В его глазах светится понимание.

— И ты оставила это…. ради вот этого.

— Мне не нужна твоя жалость, — меня злит то, как он смотрит на меня. Я не хочу, чтобы он меня жалел. Мне нужно, чтобы он снова хотел меня. Хочу услышать его тяжелое дыхание. — Мне нужно, чтобы ты перестал болтать и начал трахать меня. Можешь сделать это? Ты же здесь для этого, верно?

Его хватка крепнет в моих волосах. На мгновение мне кажется, что он собирается разоблачить мой обман. В этот момент я хочу его. Но он тянет меня на пол.

И собирается трахнуть мой рот, не так ли? Использует меня так, как я и хотела.

Но он не делает этого.

Вместо этого он проталкивает ботинок между моих ног. Его рука остается в моих волосах, удерживая меня на месте. Я сижу на его ноге, готовясь сомкнуть руки вокруг его бедер. Он собирается… ударить меня? Но эта комната не для этого. Здесь нет места ни для чего, кроме тепла от его ноги, удерживающей меня. Я раздвигала ноги и поднимала задницу для многих членов, но никогда не чувствовала себя столь уязвимой как сейчас.
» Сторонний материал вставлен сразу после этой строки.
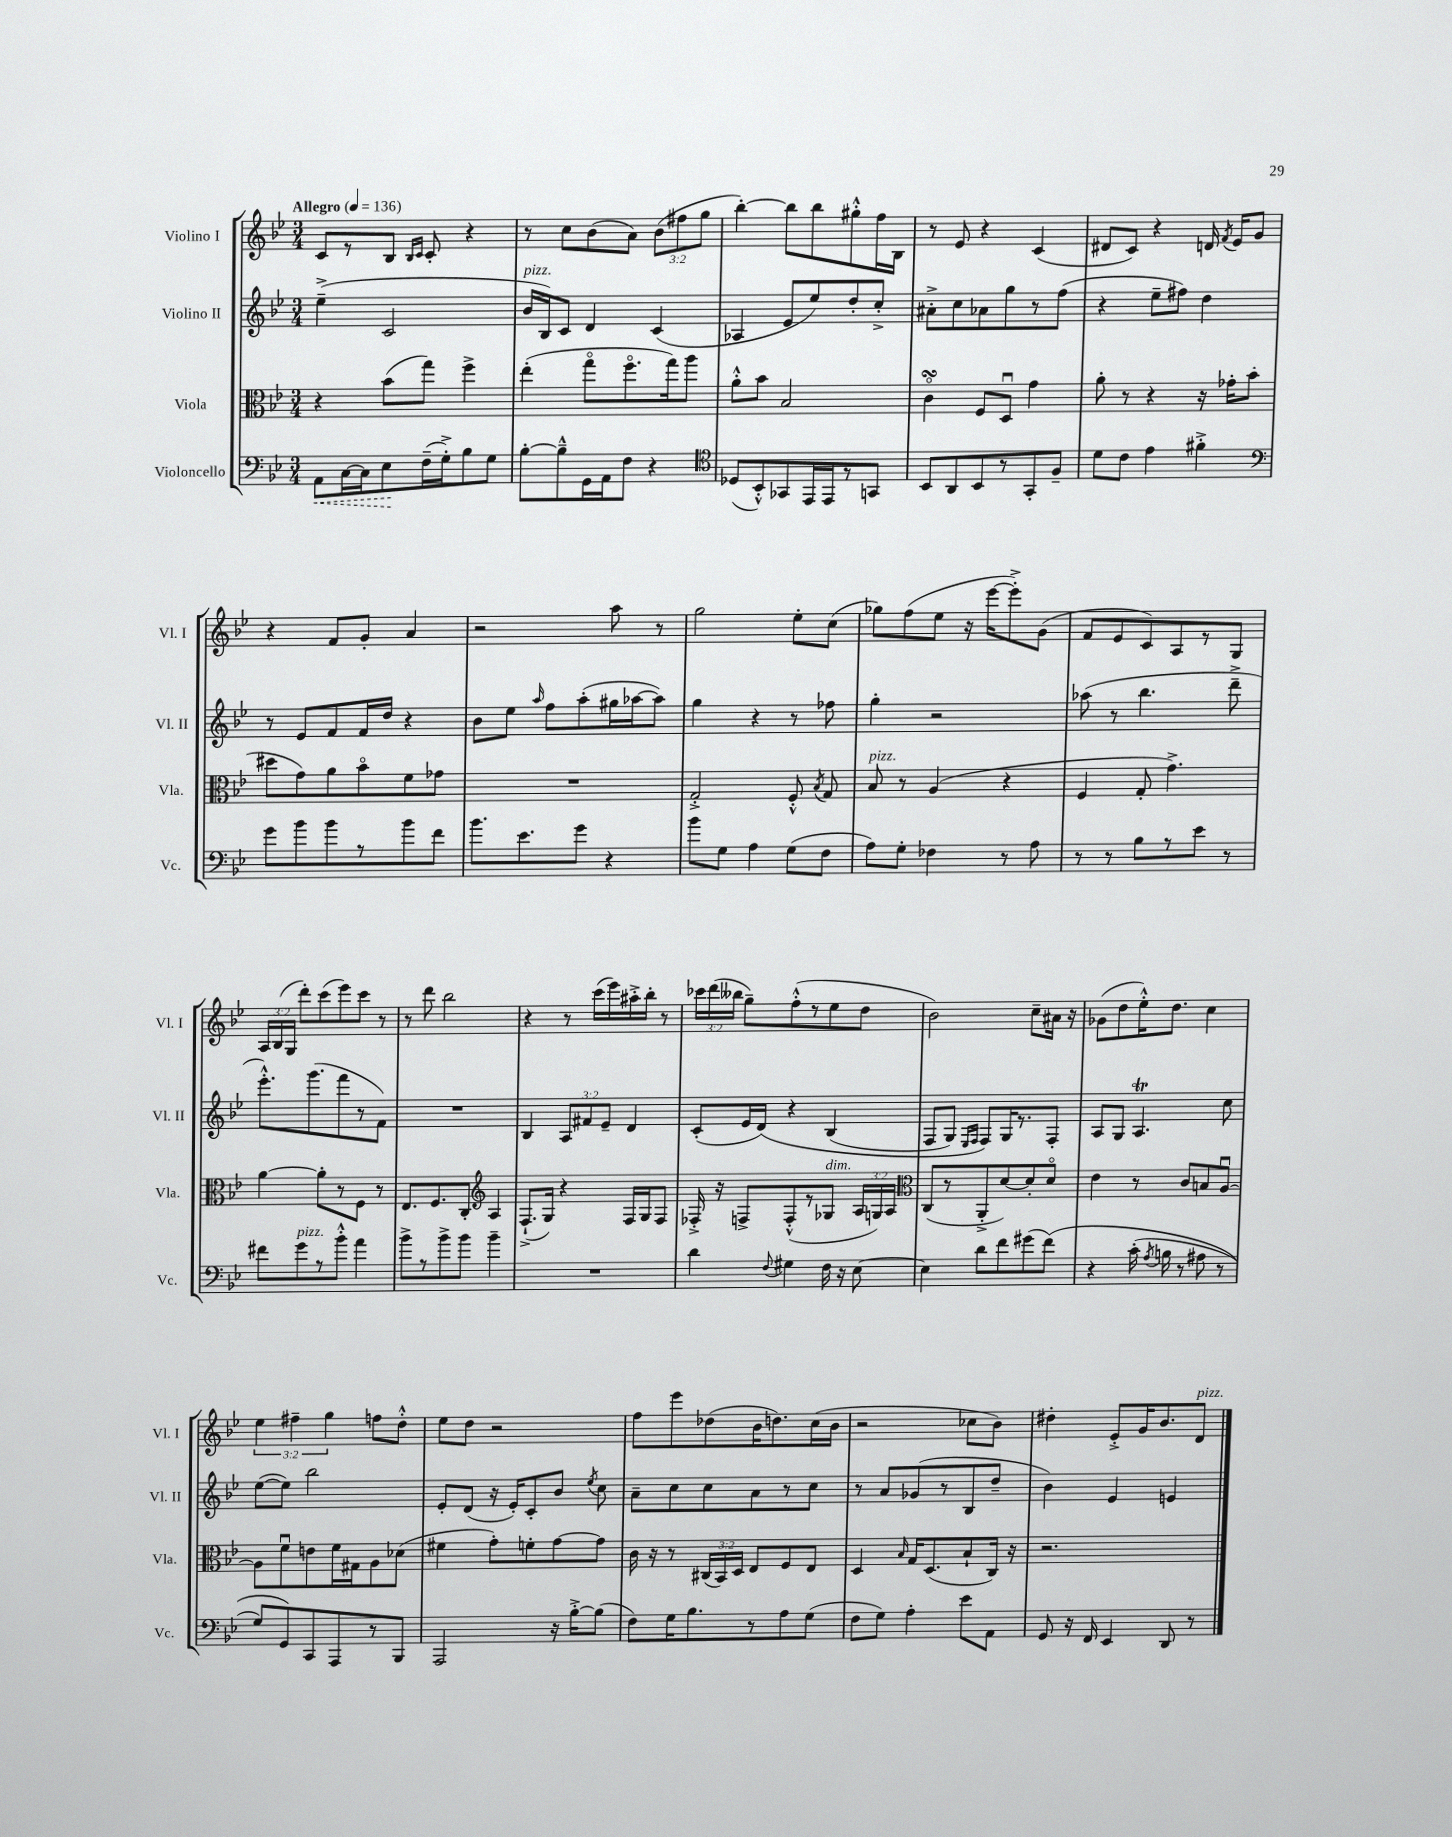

**kern	**dynam	**kern	**kern	**kern
*part4	*part4	*part3	*part2	*part1
*staff4	*staff4	*staff3	*staff2	*staff1
*I"Violoncello	*	*I"Viola	*I"Violino II	*I"Violino I
*I'Vc.	*	*I'Vla.	*I'Vl. II	*I'Vl. I
*clefF4	*	*clefC3	*clefG2	*clefG2
*k[b-e-]	*	*k[b-e-]	*k[b-e-]	*k[b-e-]
*M3/4	*	*M3/4	*M3/4	*M3/4
*MM136	*	*MM136	*MM136	*MM136
=1	=1	=1	=1	=1
!	!	!	!	!LO:TX:a:B:t=Allegro
!	!LO:HP:b	!	!	!
8AA\L	<	4r	(4ee-~^\	8c/L
[16C\L	.	.	.	8r
16C\J]	.	.	.	.
8E-\	.	(8b-\L	2c/	8B-/J
.	.	.	.	16qqB-/LL
.	.	.	.	16qqc/JJ
(16F~\L	[	8gg\J)	.	8c'/
16G'^\J)	.	.	.	.
8B-\	.	4ff^\	.	4r
8G\J	.	.	.	.
=2	=2	=2	=2	=2
!	!	!	!LO:TX:a:i:t=pizz.	!
[8B-'\L	.	(4ee-'\	16b-/LL	8r
.	.	.	16B-/J)	.
8B-~^^\]	.	.	8c/J	8cc\L
16GG\L	.	8gg\L	4d/	(8b-\
16AA\J	.	.	.	.
8F\J	.	8.ff\	.	8a\J)
4r	.	.	(4c/	(12b-\L
.	.	16gg\k)	.	.
.	.	.	.	12ff#X\
.	.	8aa\J	.	.
.	.	.	.	12gg\J
=3	=3	=3	=3	=3
*clefC4	*	*	*	*
(8D-X/L	.	8a'^^\L	4A-X/	[4bb-'\)
8BB-'^^/)	.	8b-\J	.	.
8GG-X/	.	2B-/	8e-/L	8bb-\L]
16EE-/L	.	.	8ee-/)	8bb-\
16EE-/J	.	.	.	.
8r	.	.	8dd'/	8gg#X'^^\
8GGn/J	.	.	8cc'^/J	16ff\L
.	.	.	.	16B-\JJ
=4	=4	=4	=4	=4
8BB-/L	.	4csSSS\	8a#X'^\L	8r
8AA/	.	.	8cc\	8e-/
8BB-/	.	8F/L	8a-X\	4r
8r	.	8Du/J	8gg\	.
8GG'/	.	4g\	8r	(4c/
8F~/J	.	.	(8ff\J	.
=5	=5	=5	=5	=5
8d\L	.	8a'\	4r	8d#X/L
8c\J	.	8r	.	8c/J)
4e-\	.	4r	8ee-~\L	4r
.	.	.	8ff#X\J)	.
4f#X'^\	.	16r	4dd\	16dn/
.	.	.	.	8qf/
.	.	16g-X'\KL	.	16e-/KL
.	.	(8b-\J	.	8g/J
!!LO:LB:g=z
=6	=6	=6	=6	=6
*clefF4	*	*	*	*
8g\L	.	8dd#X\L	8r	4r
8b-\	.	8g\)	8e-/L	.
8b-\	.	8a\	8f/	8f/L
8r	.	8b-\	16f/L	8g'/J
.	.	.	16dd/JJ	.
8b-\	.	8f\	4r	4a/
8f\J	.	8g-X\J	.	.
=7	=7	=7	=7	=7
8.b-\L	.	2.r	8b-\L	2r
.	.	.	8ee-\J	.
8.e-\	.	.	.	.
.	.	.	16qqaa/	.
.	.	.	8ff\L	.
8g\J	.	.	(8aa'\	.
4r	.	.	16gg#X\L	8aa\
.	.	.	[16aa-X\J	.
.	.	.	8aa-\J])	8r
=8	=8	=8	=8	=8
8b-\L	.	2G'^/	4gg\	2gg\
8G\J	.	.	.	.
4A\	.	.	4r	.
(8G\L	.	8F'^^/	8r	8ee-'\L
.	.	8qB-/	.	.
8F\J	.	8G/	8ff-X\	(8cc\J
=9	=9	=9	=9	=9
!	!	!LO:TX:a:i:t=pizz.	!	!
8A\L)	.	8B-/	4gg'\	8gg-X\L)
8G'\J	.	8r	.	(8ff\
4F-X\	.	(4A/	2r	8ee-\J
.	.	.	.	16r
.	.	.	.	[16eee-\KL
8r	.	4r	.	8eee-'^\])
8A\	.	.	.	(8g\J
=10	=10	=10	=10	=10
8r	.	4F/	(8aa-X\	8f/L
8r	.	.	8r	8e-/
8B-\L	.	8G'/	4.bb-\	8c/)
8r	.	4.g^\)	.	8A/
8e-\J	.	.	.	8r
8r	.	.	8ddd~^\	8G/J
!!LO:LB:g=z
=11	=11	=11	=11	=11
8f#X\L	.	[4a\	8.eee-'^^\L)	24A/LL
.	.	.	.	(24B-/
.	.	.	.	24G/JJ
!LO:TX:a:i:t=pizz.	!	!	!	!
8g\	.	.	.	8ddd'\L)
.	.	.	(8.ggg\	.
8r	.	8a'\L]	.	(8ccc\
8b-'^^\J	.	8r	8fff\	8eee-\)
4a\	.	8F\J	8r	8ccc\J
.	.	8r	8f\J)	8r
=12	=12	=12	=12	=12
8b-^\L	.	8.E-/L	2.r	8r
8r	.	.	.	8ddd\
.	.	8.F/	.	.
8b-^\	.	.	.	2bb-\
8b-\J	.	8C'/J	.	.
*	*	*clefG2	*	*
4b-~\	.	4A/	.	.
=13	=13	=13	=13	=13
2.r	.	(8.F`^/L	4B-/	4r
.	.	16G/Jk)	.	.
.	.	4r	12A/L	8r
.	.	.	12f#X/	.
.	.	.	.	(16ccc\LL
.	.	.	12e-~/J	.
.	.	.	.	16eee-\)
.	.	16F/LL	4d/	16aa#X'^\
.	.	16G/J	.	16bb-'\JJ
.	.	8F/J	.	8r
=14	=14	=14	=14	=14
4d\	.	16F-X'^/	(8c'/L	24ccc-X\LL
.	.	.	.	(24ddd\
.	.	16r	.	.
.	.	.	.	24bb--X\JJ
.	.	8Fn^/L	16e-/L	8gg~\L)
.	.	.	(16d/JJ)	.
8qqF/	.	.	.	.
4G#X\	.	(8F'^^/	4r	(8ff'^^\
.	.	8r	.	8r
!	!	!LO:TX:a:i:t=dim.	!	!
16F\	.	8G-X/J	(4B-/	8ee-\
16r	.	.	.	.
[8E-\	.	24A/LL	.	8dd\J
.	.	24Gn/)	.	.
.	.	24A/JJ	.	.
=15	=15	=15	=15	=15
*	*	*clefC3	*	*
4E-\]	.	(8C/L	8F/L	2b-\)
.	.	8r	8G/J)	.
.	.	.	16qqE-/LL	.
.	.	.	16qqF/JJ	.
8d\L	.	8AA'^/	8F/L)	.
8f\	.	[8d/)	16G/K	.
.	.	.	8.r	.
(8g#X\	.	8d'/]	.	8cc~\L
(8f\J)	.	8d/J	8F'/J	16a#X\Jk
.	.	.	.	16r
=16	=16	=16	=16	=16
4r	.	4e-\	8A/L	(8g-X\L
.	.	.	8G/J	8dd\
(16c'\	.	8r	4.At/	16ee-'^^\K)
8qA/	.	.	.	.
16Bn\	.	.	.	8.dd\J
8r	.	8c/L	.	.
8A#X\	.	8Bn/	.	4cc\
8r	.	[8Au/J	8cc\	.
!!LO:LB:g=z
=17	=17	=17	=17	=17
8G/L)	.	8A\L]	([8ee-\L	6ee-\
8GG/)	.	8fu\	8ee-\J])	.
.	.	.	.	6ff#X~\
8CC/	.	8en\	2bb-\	.
.	.	.	.	6gg\
8AAA/	.	16f\L	.	.
.	.	16G#X\J	.	.
8r	.	8A\	.	8ffn\L
8BBB-/J	.	(8d-X\J	.	8dd'^^\J
=18	=18	=18	=18	=18
2AAA/	.	4f#X\	8e-'/L	8ee-\L
.	.	.	(8d/J	8dd\J
.	.	8g'\L)	16r	2r
.	.	.	16e-'/KL)	.
.	.	8fn'\	8c'/	.
16r	.	[8g\	8b-/J	.
[16B-'^\KL	.	.	.	.
.	.	.	8qee-/	.
(8B-\J]	.	8g\J]	8cc\	.
=19	=19	=19	=19	=19
8F\L)	.	16c\	8a~\L	8ff\L
.	.	16r	.	.
16G\K	.	8r	8cc\	8eee-\
8.B-\	.	.	.	.
.	.	(24C#X/LL	8cc\	(8dd-X\
.	.	24BB-/)	.	.
.	.	24D/JJ	.	.
8r	.	8E-/L	8a\	16b-\K
.	.	.	.	8.ddn\)
8A\	.	8F/	8r	.
(8G\J	.	8E-/J	8cc\J	(16cc\L
.	.	.	.	16b-\JJ
=20	=20	=20	=20	=20
8F\L	.	4D/	8r	2r
8G\J)	.	.	8a/L	.
.	.	16qqB-/	.	.
4A'\	.	16G/KL	(8g-X/	.
.	.	(8.D/	.	.
.	.	.	8r	.
8e-\L	.	8B-`/	8B-/	8cc-X\L
8AA\J	.	16C/Jk)	8dd~/J	8b-\J)
.	.	16r	.	.
=21	=21	=21	=21	=21
8GG/	.	2.r	4b-\)	4dd#X'\
16r	.	.	.	.
16FF/	.	.	.	.
4EE-/	.	.	4e-/	8e-'^/L
.	.	.	.	16g/K
.	.	.	.	8.b-/
8DD/	.	.	4en/	.
!	!	!	!	!LO:TX:a:i:t=pizz.
8r	.	.	.	8d/J
==	==	==	==	==
*-	*-	*-	*-	*-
— Что ты собираешься со мной делать?

Мой голос дрожит. Я с трудом нахожу слова. Гордость уходит в прошлое. Это шелк и хорошее вино, которое я больше не могу себе позволить.

— То, что ты просила.

Он выглядит сердитым, но его прикосновения по-прежнему нежные, когда он опускает меня еще ниже. Я обнимаю его ногу, теплая кожа ботинка прижимается прямо к моей киске.

— Ты хотела, чтобы мы трахнулись. И чтобы я заплатил за это. Это то, как я хочу тебя.
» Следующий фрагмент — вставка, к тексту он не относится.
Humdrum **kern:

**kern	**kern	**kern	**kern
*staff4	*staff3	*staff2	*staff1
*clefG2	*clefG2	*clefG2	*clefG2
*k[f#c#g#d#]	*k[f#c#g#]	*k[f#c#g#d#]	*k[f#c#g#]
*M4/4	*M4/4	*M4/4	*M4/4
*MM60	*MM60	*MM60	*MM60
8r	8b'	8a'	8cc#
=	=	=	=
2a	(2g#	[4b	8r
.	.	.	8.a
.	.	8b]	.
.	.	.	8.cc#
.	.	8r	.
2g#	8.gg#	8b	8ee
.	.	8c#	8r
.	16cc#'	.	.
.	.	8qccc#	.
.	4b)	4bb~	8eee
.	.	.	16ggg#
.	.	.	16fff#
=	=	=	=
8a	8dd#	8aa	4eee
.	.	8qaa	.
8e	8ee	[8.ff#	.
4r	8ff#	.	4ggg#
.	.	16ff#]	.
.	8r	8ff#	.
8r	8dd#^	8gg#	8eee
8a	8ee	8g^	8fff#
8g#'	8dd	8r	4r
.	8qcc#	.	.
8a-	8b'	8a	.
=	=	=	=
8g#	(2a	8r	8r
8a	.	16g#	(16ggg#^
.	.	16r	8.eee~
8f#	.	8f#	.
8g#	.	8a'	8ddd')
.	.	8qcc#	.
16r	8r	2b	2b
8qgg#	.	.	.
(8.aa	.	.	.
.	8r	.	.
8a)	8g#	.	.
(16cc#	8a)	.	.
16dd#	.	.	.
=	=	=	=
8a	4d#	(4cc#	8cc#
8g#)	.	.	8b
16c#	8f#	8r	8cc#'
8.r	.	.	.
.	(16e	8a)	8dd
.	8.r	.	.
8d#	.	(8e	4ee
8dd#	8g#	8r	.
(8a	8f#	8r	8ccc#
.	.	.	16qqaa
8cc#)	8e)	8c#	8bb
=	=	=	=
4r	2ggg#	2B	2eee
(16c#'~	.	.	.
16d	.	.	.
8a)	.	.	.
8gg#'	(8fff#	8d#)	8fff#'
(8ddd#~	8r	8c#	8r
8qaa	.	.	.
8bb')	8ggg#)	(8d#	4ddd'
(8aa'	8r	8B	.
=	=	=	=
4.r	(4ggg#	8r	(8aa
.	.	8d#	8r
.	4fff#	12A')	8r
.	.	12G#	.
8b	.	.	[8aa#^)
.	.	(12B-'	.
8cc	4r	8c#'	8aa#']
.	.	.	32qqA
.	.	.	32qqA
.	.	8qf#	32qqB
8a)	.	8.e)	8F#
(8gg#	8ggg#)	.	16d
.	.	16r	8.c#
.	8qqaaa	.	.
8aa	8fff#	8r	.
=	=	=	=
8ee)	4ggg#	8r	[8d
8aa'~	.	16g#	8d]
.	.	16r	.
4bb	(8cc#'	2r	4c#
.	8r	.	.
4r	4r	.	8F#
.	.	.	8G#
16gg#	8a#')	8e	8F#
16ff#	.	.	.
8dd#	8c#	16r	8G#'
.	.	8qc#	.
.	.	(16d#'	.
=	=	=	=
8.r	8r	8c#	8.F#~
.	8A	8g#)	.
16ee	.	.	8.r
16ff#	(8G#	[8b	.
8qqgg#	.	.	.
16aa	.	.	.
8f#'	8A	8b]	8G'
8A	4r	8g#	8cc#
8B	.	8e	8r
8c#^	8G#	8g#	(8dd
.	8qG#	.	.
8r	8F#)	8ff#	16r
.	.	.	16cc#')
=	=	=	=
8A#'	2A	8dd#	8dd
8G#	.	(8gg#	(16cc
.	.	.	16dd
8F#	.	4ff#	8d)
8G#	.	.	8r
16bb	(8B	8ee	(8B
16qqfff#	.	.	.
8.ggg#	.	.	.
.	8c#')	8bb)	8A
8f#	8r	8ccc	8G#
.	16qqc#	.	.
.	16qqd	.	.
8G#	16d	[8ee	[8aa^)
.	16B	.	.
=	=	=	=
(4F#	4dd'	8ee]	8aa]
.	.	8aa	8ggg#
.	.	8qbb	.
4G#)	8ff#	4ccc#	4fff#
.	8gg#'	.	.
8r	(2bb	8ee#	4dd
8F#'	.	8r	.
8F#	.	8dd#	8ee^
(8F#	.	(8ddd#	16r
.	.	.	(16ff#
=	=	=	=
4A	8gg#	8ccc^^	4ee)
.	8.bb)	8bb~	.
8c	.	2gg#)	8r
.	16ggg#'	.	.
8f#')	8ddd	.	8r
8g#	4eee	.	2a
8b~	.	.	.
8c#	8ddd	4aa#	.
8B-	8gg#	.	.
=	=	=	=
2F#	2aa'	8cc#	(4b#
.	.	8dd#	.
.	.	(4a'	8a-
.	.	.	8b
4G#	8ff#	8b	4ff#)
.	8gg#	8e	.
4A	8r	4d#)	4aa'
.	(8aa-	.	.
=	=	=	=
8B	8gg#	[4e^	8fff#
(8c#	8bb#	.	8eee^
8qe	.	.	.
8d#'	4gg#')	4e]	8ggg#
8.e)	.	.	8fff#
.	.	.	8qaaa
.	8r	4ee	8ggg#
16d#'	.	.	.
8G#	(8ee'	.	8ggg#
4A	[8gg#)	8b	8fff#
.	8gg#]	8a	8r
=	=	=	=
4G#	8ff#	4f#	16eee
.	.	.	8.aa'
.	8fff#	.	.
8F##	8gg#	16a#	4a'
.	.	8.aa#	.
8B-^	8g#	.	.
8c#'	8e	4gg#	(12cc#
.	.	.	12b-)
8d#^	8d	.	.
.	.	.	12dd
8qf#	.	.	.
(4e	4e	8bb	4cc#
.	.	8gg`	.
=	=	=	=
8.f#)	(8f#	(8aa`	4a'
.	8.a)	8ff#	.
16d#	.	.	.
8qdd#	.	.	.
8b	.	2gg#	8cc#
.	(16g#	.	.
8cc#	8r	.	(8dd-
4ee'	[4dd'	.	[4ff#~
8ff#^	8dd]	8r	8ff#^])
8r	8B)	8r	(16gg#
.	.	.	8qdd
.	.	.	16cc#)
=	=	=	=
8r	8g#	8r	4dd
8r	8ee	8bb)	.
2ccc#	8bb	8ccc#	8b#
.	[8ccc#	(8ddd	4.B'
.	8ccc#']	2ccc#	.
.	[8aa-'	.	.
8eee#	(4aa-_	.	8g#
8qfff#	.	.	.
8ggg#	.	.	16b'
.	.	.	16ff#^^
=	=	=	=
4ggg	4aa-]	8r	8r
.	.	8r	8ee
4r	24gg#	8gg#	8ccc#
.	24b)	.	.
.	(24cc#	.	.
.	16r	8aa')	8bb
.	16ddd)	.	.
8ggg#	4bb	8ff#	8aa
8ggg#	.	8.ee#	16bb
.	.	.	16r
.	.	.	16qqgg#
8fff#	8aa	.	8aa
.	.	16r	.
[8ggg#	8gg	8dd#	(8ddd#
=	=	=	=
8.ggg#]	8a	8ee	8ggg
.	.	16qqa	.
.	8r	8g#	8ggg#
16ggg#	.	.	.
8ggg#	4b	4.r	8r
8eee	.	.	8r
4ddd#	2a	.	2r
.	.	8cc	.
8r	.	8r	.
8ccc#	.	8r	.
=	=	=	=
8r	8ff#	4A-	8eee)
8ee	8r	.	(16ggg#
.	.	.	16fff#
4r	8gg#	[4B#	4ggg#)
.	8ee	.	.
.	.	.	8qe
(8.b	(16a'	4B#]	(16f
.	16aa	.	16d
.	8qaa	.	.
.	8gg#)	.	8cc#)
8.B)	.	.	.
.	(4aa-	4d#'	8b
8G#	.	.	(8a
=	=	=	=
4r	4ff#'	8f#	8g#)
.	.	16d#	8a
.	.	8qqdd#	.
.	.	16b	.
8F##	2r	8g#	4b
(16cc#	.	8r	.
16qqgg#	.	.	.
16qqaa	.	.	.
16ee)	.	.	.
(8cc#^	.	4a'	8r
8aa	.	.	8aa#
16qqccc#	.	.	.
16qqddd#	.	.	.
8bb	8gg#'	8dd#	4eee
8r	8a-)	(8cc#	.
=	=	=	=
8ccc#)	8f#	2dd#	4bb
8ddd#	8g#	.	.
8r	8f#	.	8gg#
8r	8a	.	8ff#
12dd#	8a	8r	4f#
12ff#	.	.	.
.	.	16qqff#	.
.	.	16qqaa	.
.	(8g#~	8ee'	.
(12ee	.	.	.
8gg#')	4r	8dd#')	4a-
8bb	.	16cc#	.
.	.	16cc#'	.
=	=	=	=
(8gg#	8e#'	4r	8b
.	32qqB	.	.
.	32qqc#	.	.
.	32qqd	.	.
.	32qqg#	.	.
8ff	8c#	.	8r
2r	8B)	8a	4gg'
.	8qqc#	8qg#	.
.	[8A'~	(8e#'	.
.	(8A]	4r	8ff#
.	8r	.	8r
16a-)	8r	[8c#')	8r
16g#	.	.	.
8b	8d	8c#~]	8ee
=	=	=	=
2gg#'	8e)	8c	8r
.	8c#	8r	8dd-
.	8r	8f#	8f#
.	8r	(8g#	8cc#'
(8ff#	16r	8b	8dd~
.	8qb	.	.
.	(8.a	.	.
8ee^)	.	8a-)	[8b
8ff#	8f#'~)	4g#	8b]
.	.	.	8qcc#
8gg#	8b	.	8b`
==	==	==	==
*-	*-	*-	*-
Боль в голове тянет меня вверх, но потом я снова падаю. Вверх и снова вниз — он задает ритм движениям. И это ритм секса.

Это танец.

Я уже в стрип-клубе. И не может быть ничего грязнее и ниже. Но рядом с этим человеком я чувствую ужасное удовольствие, зарождающееся от искры в моем клиторе. И понимаю, что была права. Это хуже и, безусловно, грязнее.

— Подожди, — хнычу я, хотя не знаю, чего мне ждать.

Его рука тяжело опускается на мое плечо и слегка сжимает.

— Нет, детка. Это то, чего ты просила, и я даю это тебе. Вот как это работает.

— Это не… — мое горло сжалось, и слезы льются из глаз. Я не плакала даже тогда, когда первый раз вышла на сцену. Не рыдала, когда меня поимели. Почему он заставляет меня чувствовать себя так? Это даже хуже, чем то, что заставлял чувствовать Байрон. — Ты не воспользуешься мной. Потому что не станешь чувствовать себя лучше от этого.

— О, я чувствую себя довольно хорошо, дорогая.

Это видно по его эрекции. По значительной выпуклости в его штанах.

— Позволь мне ласкать тебя, — умоляю я его. Все, что угодно было бы легче, чем секс с его ботинком и осознание своего странного возбуждения. Оно зарождается, несмотря на то, что это неправильно. Нет, оно усиливается как раз от того, что это неправильно. Во мне есть что-то порочное. Не знаю, родилась ли я с этим, или Байрон внушил это мне, но унижение только разжигает меня. Каждое прикосновение мягкой кожи к моему клитору приносит с собой новый прилив жара.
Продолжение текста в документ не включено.